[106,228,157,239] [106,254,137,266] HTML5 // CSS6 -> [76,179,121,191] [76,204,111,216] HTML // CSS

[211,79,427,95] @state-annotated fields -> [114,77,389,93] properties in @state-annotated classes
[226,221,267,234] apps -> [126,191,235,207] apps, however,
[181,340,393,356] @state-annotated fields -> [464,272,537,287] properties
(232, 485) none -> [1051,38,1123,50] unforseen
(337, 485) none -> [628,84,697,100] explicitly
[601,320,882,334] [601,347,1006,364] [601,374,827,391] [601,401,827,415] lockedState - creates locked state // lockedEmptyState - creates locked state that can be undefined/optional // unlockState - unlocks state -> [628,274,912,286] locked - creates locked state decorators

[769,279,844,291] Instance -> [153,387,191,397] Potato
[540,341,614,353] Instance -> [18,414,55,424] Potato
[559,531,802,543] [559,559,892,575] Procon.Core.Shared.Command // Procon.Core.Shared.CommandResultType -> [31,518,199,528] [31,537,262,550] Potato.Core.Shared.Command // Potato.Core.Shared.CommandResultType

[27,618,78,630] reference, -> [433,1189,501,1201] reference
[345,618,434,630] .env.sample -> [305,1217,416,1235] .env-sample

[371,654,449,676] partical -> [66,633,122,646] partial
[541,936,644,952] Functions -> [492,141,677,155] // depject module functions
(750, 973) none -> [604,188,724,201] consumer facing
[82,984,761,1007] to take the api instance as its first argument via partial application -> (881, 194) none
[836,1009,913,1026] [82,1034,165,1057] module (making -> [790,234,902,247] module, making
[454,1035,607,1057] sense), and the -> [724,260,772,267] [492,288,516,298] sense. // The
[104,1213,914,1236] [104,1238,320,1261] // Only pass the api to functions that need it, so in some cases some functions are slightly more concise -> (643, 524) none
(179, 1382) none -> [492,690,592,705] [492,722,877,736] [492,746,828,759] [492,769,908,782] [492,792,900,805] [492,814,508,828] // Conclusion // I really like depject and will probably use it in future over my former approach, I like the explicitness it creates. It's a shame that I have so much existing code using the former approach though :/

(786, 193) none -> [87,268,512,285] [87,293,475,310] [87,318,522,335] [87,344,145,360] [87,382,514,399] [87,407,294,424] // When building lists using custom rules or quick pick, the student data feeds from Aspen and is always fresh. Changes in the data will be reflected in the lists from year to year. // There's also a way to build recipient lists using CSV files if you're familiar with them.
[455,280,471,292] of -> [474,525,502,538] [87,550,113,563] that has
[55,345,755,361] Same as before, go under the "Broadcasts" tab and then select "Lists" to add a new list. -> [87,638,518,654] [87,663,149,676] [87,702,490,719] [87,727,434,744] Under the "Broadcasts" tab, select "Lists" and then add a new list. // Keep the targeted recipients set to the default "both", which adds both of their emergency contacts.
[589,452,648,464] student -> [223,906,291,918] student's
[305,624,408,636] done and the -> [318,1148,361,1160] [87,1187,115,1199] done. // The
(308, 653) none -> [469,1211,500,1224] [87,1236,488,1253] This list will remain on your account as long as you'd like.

------

■ PROBLEM REQUIREMENTS ■
Each line holding "module" should be copied from the material above.

■ EXPECTED OUTPUT ■
[541,936,644,952] Functions -> [492,141,677,155] // depject module functions
[836,1009,913,1026] [82,1034,165,1057] module (making -> [790,234,902,247] module, making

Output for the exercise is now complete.